SELECTED PASSAGE START

I don’t normally do a special post for today but I actually have a few cards which are relevant. While I normally post things as soon as possible to acquisition, I decided to sit on these.
This pair I got almost a year ago. I occasionally search for “California” when I’m on COMC since grabbing random state cards is something that I enjoy doing. One time when I did this* I ran into a card of a ship named “California.” It was a nice-looking card so I clicked out to see the rest of the checklist and realized that I had to get a couple of them
*Probably over two years ago in the midst of COMC’s Covid shipping woes.
These are from the 1939 set of John Player and Sons Modern Naval Craft. I didn’t need the complete set but these two were no-brainers for me since they were both a part of the Pearl Harbor attack. The USS California was sunk during the attack while the Akagi is one of the Japanese carriers which launched the planes.

SELECTED PASSAGE END
SUPPLIED RECORDS START

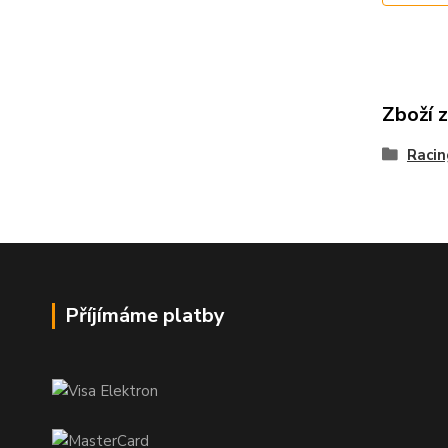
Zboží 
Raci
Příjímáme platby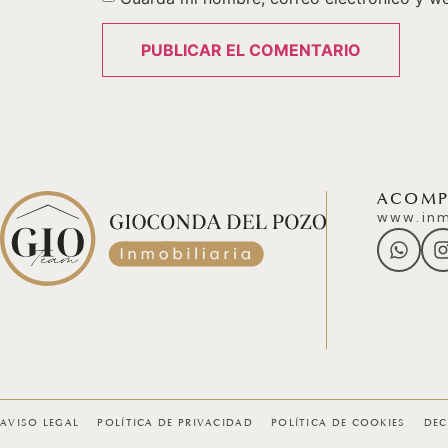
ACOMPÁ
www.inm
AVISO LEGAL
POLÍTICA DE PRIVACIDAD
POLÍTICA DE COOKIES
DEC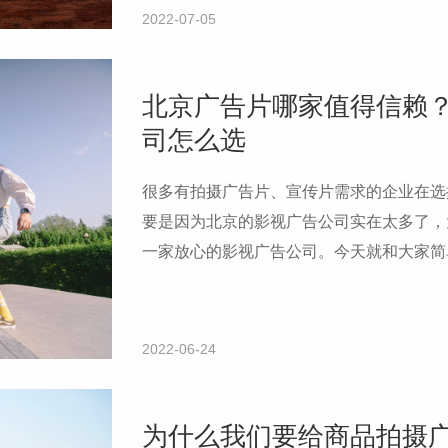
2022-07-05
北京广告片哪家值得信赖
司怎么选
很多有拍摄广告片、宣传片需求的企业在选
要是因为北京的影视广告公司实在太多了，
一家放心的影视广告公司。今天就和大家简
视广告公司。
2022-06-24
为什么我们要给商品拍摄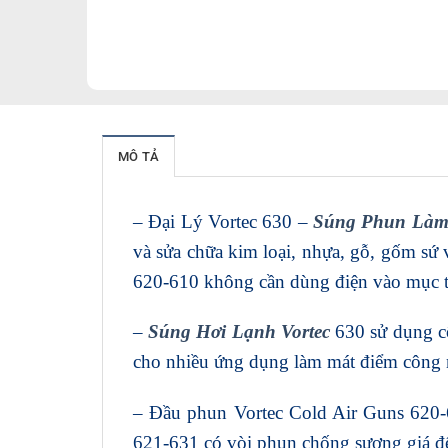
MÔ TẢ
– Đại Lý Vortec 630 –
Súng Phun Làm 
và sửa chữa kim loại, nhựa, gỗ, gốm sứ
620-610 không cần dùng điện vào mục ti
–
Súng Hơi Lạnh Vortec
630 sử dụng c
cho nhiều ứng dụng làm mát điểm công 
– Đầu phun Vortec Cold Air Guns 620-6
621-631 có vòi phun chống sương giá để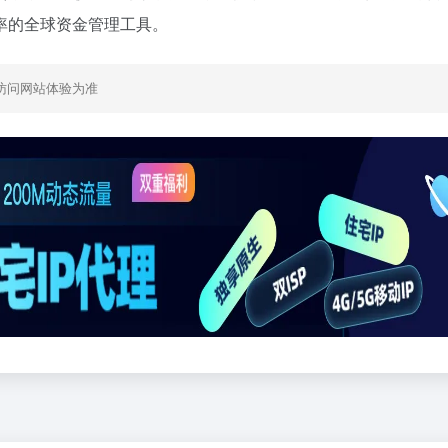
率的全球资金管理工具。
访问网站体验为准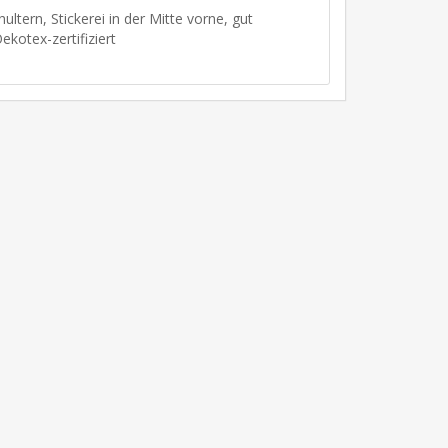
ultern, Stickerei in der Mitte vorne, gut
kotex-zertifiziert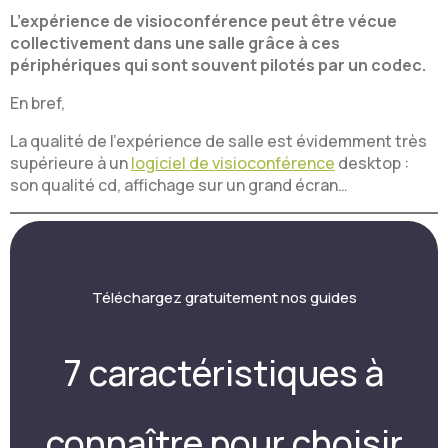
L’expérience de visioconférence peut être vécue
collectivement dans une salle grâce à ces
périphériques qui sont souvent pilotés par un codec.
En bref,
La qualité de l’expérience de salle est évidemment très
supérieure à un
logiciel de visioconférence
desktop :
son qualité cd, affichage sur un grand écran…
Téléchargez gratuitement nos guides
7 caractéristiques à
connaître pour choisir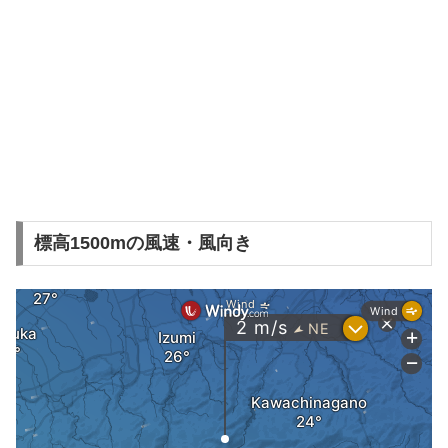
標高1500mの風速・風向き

SUPPLIED RECORDS END

### PROBLEM 1:
Answer these questions about the post on the naval cards:
(a) What word does the writer sometimes search for on COMC?
(b) Which set are the two cards from?
(c) What happened to the USS California during the Pearl Harbor attack?
### PROBLEM 2:
Print the naval cards post from "This pair I" to "Covid shipping woes.".

### RESULT 1:
(a) "California"
(b) The 1939 John Player and Sons Modern Naval Craft set
(c) It was sunk.

### RESULT 2:
This pair I got almost a year ago. I occasionally search for “California” when I’m on COMC since grabbing random state cards is something that I enjoy doing. One time when I did this* I ran into a card of a ship named “California.” It was a nice-looking card so I clicked out to see the rest of the checklist and realized that I had to get a couple of them
*Probably over two years ago in the midst of COMC’s Covid shipping woes.